- SOURCE DATA -
-=-=-=-=-

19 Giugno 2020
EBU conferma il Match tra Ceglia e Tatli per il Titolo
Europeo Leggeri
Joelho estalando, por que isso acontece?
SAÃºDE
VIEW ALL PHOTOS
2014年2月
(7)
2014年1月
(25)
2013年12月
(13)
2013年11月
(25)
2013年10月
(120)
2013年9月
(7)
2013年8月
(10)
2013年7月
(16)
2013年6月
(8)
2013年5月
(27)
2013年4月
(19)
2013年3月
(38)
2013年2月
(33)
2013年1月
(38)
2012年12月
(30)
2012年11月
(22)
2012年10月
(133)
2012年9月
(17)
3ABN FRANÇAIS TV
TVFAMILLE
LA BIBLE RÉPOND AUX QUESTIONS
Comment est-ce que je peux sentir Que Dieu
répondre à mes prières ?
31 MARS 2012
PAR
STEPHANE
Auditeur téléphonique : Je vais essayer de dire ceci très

-=-=-=-=-

- EXERCISE DETAILS -
Reproduce all of the material verbatim.

- OUTPUT OF THE TASK -
19 Giugno 2020
EBU conferma il Match tra Ceglia e Tatli per il Titolo
Europeo Leggeri
Joelho estalando, por que isso acontece?
SAÃºDE
VIEW ALL PHOTOS
2014年2月
(7)
2014年1月
(25)
2013年12月
(13)
2013年11月
(25)
2013年10月
(120)
2013年9月
(7)
2013年8月
(10)
2013年7月
(16)
2013年6月
(8)
2013年5月
(27)
2013年4月
(19)
2013年3月
(38)
2013年2月
(33)
2013年1月
(38)
2012年12月
(30)
2012年11月
(22)
2012年10月
(133)
2012年9月
(17)
3ABN FRANÇAIS TV
TVFAMILLE
LA BIBLE RÉPOND AUX QUESTIONS
Comment est-ce que je peux sentir Que Dieu
répondre à mes prières ?
31 MARS 2012
PAR
STEPHANE
Auditeur téléphonique : Je vais essayer de dire ceci très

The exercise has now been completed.